The task: Go through the entries below from the first line and transcribe each one exactly, ending with the line that contains "left wrist: (141, 91)".

(Pose estimation data)

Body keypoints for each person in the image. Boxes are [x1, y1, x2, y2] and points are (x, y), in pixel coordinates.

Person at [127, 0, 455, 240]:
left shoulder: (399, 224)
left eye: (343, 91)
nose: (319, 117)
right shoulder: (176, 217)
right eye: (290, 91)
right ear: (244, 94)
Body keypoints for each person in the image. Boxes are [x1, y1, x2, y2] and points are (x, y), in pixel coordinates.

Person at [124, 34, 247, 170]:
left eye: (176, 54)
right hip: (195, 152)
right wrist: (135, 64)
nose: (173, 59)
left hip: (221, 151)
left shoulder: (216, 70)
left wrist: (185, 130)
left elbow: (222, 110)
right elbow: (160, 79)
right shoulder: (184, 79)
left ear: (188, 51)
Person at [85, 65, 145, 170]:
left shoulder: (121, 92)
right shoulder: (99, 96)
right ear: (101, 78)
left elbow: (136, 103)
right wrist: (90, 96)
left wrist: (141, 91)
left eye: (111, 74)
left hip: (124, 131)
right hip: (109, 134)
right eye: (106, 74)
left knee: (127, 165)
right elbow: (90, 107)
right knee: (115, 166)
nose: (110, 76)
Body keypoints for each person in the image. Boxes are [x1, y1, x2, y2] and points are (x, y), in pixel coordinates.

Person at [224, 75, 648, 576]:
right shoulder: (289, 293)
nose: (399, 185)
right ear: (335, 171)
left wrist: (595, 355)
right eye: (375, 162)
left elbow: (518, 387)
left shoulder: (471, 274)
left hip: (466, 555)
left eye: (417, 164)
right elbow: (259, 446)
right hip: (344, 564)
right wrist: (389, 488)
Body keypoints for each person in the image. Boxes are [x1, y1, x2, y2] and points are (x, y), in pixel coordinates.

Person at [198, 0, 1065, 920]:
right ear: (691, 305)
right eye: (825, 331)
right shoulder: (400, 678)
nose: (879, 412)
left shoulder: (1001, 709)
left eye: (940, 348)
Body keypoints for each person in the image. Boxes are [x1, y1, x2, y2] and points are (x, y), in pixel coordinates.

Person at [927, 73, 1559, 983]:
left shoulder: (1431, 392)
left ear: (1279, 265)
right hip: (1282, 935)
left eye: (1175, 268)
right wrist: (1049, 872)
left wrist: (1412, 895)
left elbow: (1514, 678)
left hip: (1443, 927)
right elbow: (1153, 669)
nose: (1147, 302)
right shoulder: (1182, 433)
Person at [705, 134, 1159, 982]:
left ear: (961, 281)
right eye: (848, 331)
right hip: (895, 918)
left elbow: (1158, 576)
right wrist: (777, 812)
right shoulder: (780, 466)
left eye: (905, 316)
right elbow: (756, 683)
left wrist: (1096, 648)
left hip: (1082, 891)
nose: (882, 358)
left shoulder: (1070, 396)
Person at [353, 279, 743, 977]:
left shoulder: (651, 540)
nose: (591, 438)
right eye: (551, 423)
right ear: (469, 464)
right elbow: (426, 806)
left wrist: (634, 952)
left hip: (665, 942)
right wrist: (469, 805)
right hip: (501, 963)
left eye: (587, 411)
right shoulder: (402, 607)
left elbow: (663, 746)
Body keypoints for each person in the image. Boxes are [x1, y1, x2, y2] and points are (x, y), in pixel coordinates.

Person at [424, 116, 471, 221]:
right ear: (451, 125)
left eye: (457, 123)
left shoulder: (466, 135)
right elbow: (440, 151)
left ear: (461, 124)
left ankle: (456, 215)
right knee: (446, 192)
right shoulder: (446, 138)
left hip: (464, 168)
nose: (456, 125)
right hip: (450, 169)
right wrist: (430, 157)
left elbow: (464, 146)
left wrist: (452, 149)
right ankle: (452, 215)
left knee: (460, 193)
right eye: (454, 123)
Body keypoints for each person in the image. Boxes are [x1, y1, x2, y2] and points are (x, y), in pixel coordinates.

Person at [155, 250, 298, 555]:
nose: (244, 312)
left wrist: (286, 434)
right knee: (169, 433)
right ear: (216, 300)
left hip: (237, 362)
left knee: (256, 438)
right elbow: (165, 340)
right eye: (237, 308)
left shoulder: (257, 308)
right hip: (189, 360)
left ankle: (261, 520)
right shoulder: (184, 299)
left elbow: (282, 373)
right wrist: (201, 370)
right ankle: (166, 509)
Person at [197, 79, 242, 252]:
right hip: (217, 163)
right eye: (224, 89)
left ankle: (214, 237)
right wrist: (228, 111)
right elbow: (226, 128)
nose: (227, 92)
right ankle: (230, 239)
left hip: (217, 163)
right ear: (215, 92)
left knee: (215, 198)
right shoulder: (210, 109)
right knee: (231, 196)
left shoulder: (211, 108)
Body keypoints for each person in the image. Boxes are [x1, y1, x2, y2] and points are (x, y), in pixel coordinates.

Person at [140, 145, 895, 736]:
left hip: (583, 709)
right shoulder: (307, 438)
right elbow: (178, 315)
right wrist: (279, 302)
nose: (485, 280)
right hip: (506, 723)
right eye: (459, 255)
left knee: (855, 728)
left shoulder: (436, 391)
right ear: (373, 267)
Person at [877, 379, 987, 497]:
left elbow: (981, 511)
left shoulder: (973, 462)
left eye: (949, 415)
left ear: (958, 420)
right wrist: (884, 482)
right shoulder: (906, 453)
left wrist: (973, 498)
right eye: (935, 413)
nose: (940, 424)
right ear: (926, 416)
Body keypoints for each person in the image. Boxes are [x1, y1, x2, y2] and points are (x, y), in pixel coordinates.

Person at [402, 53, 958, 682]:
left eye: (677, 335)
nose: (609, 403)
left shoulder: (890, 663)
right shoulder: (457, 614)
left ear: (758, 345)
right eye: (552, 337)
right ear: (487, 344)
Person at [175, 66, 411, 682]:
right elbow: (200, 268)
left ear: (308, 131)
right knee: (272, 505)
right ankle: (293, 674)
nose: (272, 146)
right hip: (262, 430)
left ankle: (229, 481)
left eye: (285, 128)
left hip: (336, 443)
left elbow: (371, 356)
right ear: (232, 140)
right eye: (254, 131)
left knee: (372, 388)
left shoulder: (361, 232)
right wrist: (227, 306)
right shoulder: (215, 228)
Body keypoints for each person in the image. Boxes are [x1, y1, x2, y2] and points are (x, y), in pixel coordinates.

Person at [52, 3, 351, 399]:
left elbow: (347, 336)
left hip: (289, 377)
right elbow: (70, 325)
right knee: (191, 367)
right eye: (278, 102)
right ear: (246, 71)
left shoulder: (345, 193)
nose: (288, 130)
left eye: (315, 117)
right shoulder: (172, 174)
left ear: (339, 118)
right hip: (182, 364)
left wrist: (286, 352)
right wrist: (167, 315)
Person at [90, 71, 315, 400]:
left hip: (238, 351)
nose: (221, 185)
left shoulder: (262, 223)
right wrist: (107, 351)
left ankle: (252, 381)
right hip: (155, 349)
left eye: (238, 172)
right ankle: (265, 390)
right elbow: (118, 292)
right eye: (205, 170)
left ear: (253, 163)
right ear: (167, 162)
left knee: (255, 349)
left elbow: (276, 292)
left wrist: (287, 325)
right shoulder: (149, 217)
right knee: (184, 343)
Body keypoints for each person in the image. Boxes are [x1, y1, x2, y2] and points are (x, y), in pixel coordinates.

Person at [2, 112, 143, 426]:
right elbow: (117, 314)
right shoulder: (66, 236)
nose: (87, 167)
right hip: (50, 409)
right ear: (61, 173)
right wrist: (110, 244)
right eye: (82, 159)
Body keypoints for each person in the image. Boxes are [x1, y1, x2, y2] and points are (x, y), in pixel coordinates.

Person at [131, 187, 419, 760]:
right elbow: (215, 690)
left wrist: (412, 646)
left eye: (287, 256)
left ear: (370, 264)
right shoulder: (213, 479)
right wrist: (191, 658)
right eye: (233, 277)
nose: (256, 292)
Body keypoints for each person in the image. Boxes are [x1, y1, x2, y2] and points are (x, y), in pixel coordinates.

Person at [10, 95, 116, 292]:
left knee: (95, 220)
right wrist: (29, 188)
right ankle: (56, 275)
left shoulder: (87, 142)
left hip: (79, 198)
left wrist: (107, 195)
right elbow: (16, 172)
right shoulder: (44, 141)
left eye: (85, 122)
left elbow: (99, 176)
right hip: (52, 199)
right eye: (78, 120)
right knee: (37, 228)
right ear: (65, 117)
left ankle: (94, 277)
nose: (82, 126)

Reply:
Body keypoints for each person in the image. Boxes are [x1, y1, x2, y2] and points are (x, y), in pixel coordinates.

Person at [127, 0, 455, 240]:
left shoulder: (399, 224)
left eye: (343, 91)
nose: (319, 117)
right shoulder: (176, 217)
right eye: (290, 91)
right ear: (244, 94)
Body keypoints for each person in the image. Boxes are [x1, y1, x2, y2] and points are (x, y), in pixel coordinates.

Person at [124, 34, 247, 170]:
left eye: (176, 54)
right hip: (195, 152)
right wrist: (135, 64)
nose: (173, 59)
left hip: (221, 151)
left shoulder: (216, 70)
left wrist: (185, 130)
left elbow: (222, 110)
right elbow: (160, 79)
right shoulder: (184, 79)
left ear: (188, 51)
Person at [85, 65, 145, 170]:
left shoulder: (121, 92)
right shoulder: (99, 96)
right ear: (101, 78)
left elbow: (136, 103)
right wrist: (90, 96)
left wrist: (141, 91)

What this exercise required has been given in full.